*Page-level text extractions*.
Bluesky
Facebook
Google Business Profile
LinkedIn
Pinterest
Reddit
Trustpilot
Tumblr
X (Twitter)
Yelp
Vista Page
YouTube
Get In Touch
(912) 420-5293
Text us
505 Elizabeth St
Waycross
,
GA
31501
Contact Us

--

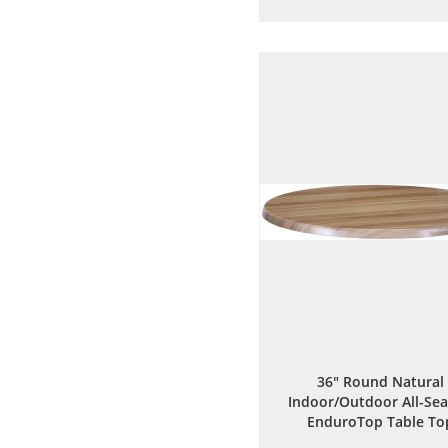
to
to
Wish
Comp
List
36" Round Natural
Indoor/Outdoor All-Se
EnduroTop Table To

---

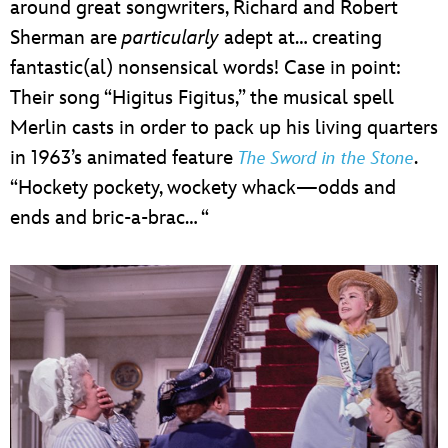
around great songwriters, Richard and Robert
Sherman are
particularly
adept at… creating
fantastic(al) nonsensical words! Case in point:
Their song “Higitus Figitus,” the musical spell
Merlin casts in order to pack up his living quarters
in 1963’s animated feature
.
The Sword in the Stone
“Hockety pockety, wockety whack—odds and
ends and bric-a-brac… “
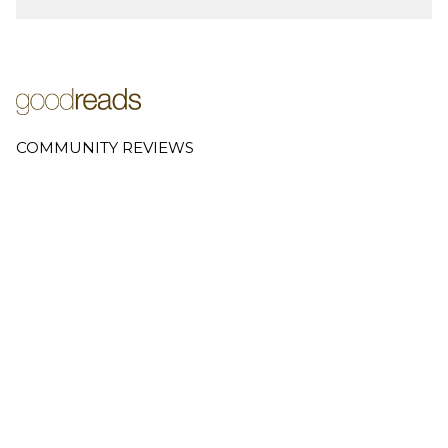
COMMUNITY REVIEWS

*ASSIGNED TASK*. Look above for the line with "the musical spell" and the line with "COMMUNITY REVIEWS", then restate exactly those two lines and all lines between them, with no pictures.

*ANSWER SECTION*.
Their song “Higitus Figitus,” the musical spell
Merlin casts in order to pack up his living quarters
in 1963’s animated feature
.
The Sword in the Stone
“Hockety pockety, wockety whack—odds and
ends and bric-a-brac… “
COMMUNITY REVIEWS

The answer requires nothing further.